#### Source data
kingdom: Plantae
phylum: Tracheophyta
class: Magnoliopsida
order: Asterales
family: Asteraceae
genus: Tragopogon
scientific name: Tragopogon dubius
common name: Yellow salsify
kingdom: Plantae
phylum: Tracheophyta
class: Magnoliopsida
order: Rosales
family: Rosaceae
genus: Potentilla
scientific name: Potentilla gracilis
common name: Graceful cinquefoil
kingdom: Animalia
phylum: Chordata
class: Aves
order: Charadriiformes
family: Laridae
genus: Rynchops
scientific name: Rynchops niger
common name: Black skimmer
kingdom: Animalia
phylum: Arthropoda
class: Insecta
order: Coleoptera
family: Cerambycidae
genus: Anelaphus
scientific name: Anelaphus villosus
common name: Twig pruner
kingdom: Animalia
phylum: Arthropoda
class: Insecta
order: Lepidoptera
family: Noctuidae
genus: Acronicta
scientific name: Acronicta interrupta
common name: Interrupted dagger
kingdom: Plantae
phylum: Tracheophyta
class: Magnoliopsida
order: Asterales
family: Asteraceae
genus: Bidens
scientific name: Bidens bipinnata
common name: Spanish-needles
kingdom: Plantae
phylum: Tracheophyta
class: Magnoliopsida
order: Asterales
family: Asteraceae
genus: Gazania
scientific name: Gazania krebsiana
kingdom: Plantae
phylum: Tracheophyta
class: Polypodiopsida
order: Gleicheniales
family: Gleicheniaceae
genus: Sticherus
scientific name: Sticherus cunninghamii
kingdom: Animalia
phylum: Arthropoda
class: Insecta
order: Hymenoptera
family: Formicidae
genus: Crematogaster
########
Requirement:
Render every line of the entries above as a JSON list of strings, one string per line, and leave out blank lines.

Final result:
[
  "kingdom: Plantae",
  "phylum: Tracheophyta",
  "class: Magnoliopsida",
  "order: Asterales",
  "family: Asteraceae",
  "genus: Tragopogon",
  "scientific name: Tragopogon dubius",
  "common name: Yellow salsify",
  "kingdom: Plantae",
  "phylum: Tracheophyta",
  "class: Magnoliopsida",
  "order: Rosales",
  "family: Rosaceae",
  "genus: Potentilla",
  "scientific name: Potentilla gracilis",
  "common name: Graceful cinquefoil",
  "kingdom: Animalia",
  "phylum: Chordata",
  "class: Aves",
  "order: Charadriiformes",
  "family: Laridae",
  "genus: Rynchops",
  "scientific name: Rynchops niger",
  "common name: Black skimmer",
  "kingdom: Animalia",
  "phylum: Arthropoda",
  "class: Insecta",
  "order: Coleoptera",
  "family: Cerambycidae",
  "genus: Anelaphus",
  "scientific name: Anelaphus villosus",
  "common name: Twig pruner",
  "kingdom: Animalia",
  "phylum: Arthropoda",
  "class: Insecta",
  "order: Lepidoptera",
  "family: Noctuidae",
  "genus: Acronicta",
  "scientific name: Acronicta interrupta",
  "common name: Interrupted dagger",
  "kingdom: Plantae",
  "phylum: Tracheophyta",
  "class: Magnoliopsida",
  "order: Asterales",
  "family: Asteraceae",
  "genus: Bidens",
  "scientific name: Bidens bipinnata",
  "common name: Spanish-needles",
  "kingdom: Plantae",
  "phylum: Tracheophyta",
  "class: Magnoliopsida",
  "order: Asterales",
  "family: Asteraceae",
  "genus: Gazania",
  "scientific name: Gazania krebsiana",
  "kingdom: Plantae",
  "phylum: Tracheophyta",
  "class: Polypodiopsida",
  "order: Gleicheniales",
  "family: Gleicheniaceae",
  "genus: Sticherus",
  "scientific name: Sticherus cunninghamii",
  "kingdom: Animalia",
  "phylum: Arthropoda",
  "class: Insecta",
  "order: Hymenoptera",
  "family: Formicidae",
  "genus: Crematogaster"
]